The controversial proposal was the brainwork of two top Premier League clubs, Manchester United and Liverpool football club. Some of the controversial aspects of the proposal are the abolishment of Community Shield, reduction of Premier League clubs from 20 to 18, reducing the number of teams promoted or relegated to 2 per season; and more veto power to the top 9 clubs in the league.
Though West Ham United will be part of the 9 clubs that will be granted the special status due to their longevity in the Premier League, the London club has reportedly stressed that the club would not be in support of the deal.
A source from West Ham United told BBC Sport that the London club was not part of the plan from the start and only saw details of the proposal when it was published on Sunday, October 11.
According to the source, the proposal which was reportedly instigated by Manchester United and Liverpool was the 17th draft and the groundwork of the proposal reportedly started in January 2020.

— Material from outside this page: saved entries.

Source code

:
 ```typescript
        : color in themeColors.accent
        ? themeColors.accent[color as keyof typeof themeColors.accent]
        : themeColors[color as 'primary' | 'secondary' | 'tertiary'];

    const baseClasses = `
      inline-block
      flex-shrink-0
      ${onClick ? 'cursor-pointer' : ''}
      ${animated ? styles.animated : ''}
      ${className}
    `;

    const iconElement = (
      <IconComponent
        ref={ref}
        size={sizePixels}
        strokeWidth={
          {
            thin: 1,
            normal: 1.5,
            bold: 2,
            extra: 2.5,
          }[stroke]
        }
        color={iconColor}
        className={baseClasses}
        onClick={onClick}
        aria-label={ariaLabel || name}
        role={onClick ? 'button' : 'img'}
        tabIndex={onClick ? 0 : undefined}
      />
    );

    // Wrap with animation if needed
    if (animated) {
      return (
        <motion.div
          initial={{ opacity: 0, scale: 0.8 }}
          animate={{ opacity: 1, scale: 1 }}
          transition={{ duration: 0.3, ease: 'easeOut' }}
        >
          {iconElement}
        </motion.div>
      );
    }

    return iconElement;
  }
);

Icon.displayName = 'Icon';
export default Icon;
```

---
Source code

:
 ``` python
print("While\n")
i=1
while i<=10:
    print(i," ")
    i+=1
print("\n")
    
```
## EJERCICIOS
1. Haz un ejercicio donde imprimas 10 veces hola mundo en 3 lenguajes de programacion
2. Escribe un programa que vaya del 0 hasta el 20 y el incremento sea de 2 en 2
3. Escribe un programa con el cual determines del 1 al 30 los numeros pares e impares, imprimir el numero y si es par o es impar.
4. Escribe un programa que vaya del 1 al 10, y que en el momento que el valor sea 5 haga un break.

Apart from West Ham United, other 8 clubs that make up the top 9 clubs that will be given special status once the proposal becomes law are: Manchester United, Liverpool, Manchester City, Chelsea, Tottenham, Arsenal, Southampton, and Everton.
More so, the “big 6” in the Premier League, Liverpool, Manchester City, Manchester United, Chelsea, Arsenal, and Tottenham, are seen as the biggest gainers of the proposal because the sole power to have the final say in the league will lie in their hands.
The West Ham United source claimed that “The big six are using Covid for a power grab. If this goes through, over time they will just use more and more for themselves.”
Though no Premier League club has officially come out to distance itself from the proposal, the league governing body has condemned the proposal. Likewise, the Prime Minister of the United Kingdom Boris Johnson has kicked against the proposal via a spokesperson.
BREAKING | Government condemns Project Big Picture— Dan Roan (@danroan) October 11, 2020
"We are surprised and disappointed that at a time of crisis…there appear to be backroom deals being cooked up that would create a closed shop at the very top of the game….deeply troubling.” pic.twitter.com/MlYf2HRNTi
However, the Chairman of the English Football League (EFL) Rick Parry has stamped his authority on the proposal that seeks to give EFL clubs 25 percent of the revenues from Broadcasters.
Before the Project Big Picture can become law, it has to be subjected to voting. Out of the 20 clubs currently in the Premier League, at least 14 clubs have to vote for it before it can be adopted as the new football system in England.